Provided data: Begin

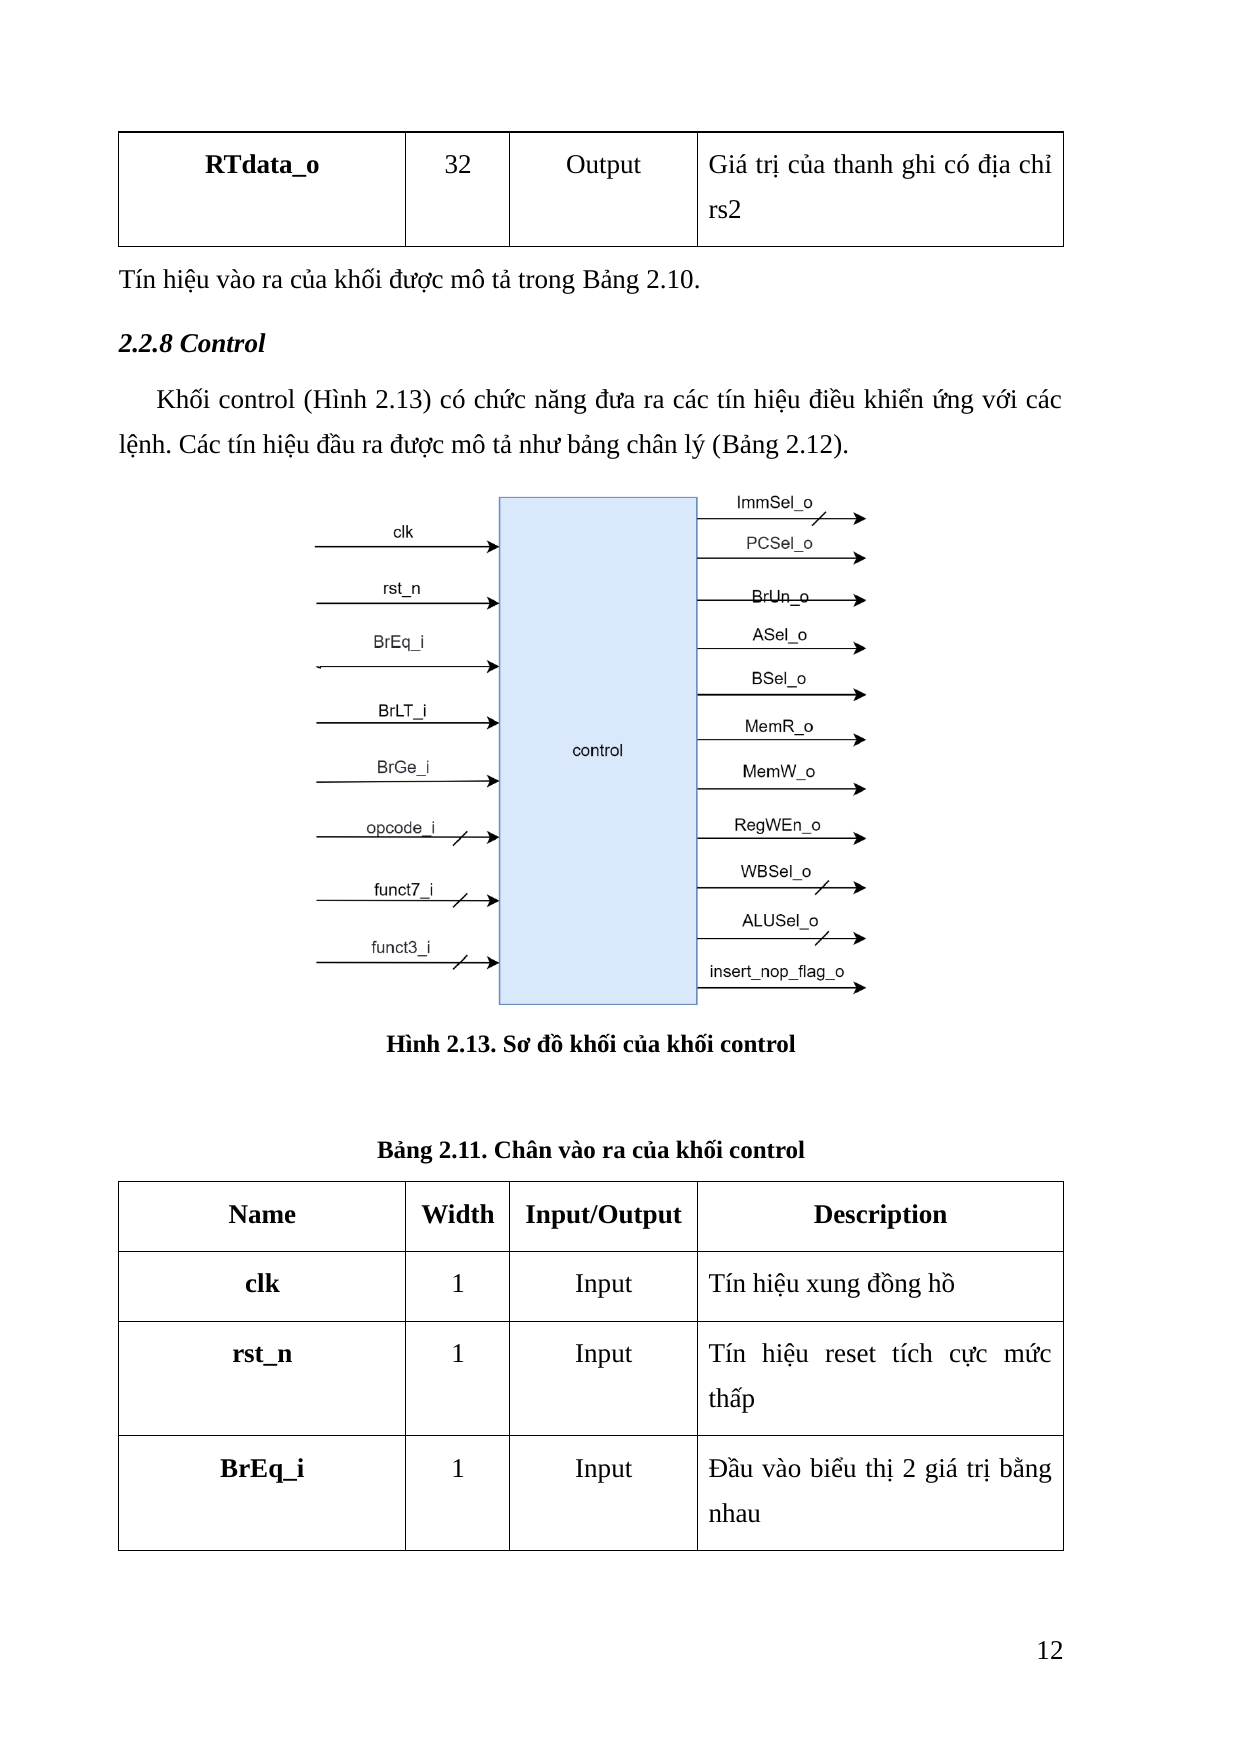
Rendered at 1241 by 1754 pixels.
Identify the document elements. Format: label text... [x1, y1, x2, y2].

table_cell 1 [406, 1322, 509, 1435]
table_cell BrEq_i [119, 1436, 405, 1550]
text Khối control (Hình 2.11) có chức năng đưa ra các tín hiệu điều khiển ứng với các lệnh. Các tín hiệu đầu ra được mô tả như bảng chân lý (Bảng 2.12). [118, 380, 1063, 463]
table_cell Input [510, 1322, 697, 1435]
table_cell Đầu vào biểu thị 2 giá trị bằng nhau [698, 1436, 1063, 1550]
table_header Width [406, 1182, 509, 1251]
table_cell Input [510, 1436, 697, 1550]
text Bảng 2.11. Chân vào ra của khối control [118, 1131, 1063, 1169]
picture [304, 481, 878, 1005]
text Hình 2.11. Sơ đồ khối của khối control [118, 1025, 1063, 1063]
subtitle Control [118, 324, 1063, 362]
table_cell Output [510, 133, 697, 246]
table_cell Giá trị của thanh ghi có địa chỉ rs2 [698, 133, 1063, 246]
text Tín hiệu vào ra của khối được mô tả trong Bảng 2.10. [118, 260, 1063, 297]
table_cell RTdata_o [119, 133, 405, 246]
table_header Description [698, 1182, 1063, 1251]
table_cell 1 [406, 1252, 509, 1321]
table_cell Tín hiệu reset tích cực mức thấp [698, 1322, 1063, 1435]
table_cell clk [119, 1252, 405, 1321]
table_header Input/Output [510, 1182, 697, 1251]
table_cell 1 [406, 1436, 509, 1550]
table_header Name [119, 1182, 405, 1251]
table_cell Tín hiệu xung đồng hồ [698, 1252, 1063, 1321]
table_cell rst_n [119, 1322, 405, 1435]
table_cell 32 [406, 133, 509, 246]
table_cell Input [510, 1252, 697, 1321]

Provided data: End

:: Written task ::
Give back the records above exactly, with no pictures.

:: Exercise answer ::
Rendered at 1241 by 1754 pixels.
Identify the document elements. Format: label text... [x1, y1, x2, y2].

table_cell 1 [406, 1322, 509, 1435]
table_cell BrEq_i [119, 1436, 405, 1550]
text Khối control (Hình 2.11) có chức năng đưa ra các tín hiệu điều khiển ứng với các lệnh. Các tín hiệu đầu ra được mô tả như bảng chân lý (Bảng 2.12). [118, 380, 1063, 463]
table_cell Input [510, 1322, 697, 1435]
table_cell Đầu vào biểu thị 2 giá trị bằng nhau [698, 1436, 1063, 1550]
table_header Width [406, 1182, 509, 1251]
table_cell Input [510, 1436, 697, 1550]
text Bảng 2.11. Chân vào ra của khối control [118, 1131, 1063, 1169]
picture [304, 481, 878, 1005]
text Hình 2.11. Sơ đồ khối của khối control [118, 1025, 1063, 1063]
subtitle Control [118, 324, 1063, 362]
table_cell Output [510, 133, 697, 246]
table_cell Giá trị của thanh ghi có địa chỉ rs2 [698, 133, 1063, 246]
text Tín hiệu vào ra của khối được mô tả trong Bảng 2.10. [118, 260, 1063, 297]
table_cell RTdata_o [119, 133, 405, 246]
table_header Description [698, 1182, 1063, 1251]
table_cell 1 [406, 1252, 509, 1321]
table_cell Tín hiệu reset tích cực mức thấp [698, 1322, 1063, 1435]
table_cell clk [119, 1252, 405, 1321]
table_header Input/Output [510, 1182, 697, 1251]
table_cell 1 [406, 1436, 509, 1550]
table_header Name [119, 1182, 405, 1251]
table_cell Tín hiệu xung đồng hồ [698, 1252, 1063, 1321]
table_cell rst_n [119, 1322, 405, 1435]
table_cell 32 [406, 133, 509, 246]
table_cell Input [510, 1252, 697, 1321]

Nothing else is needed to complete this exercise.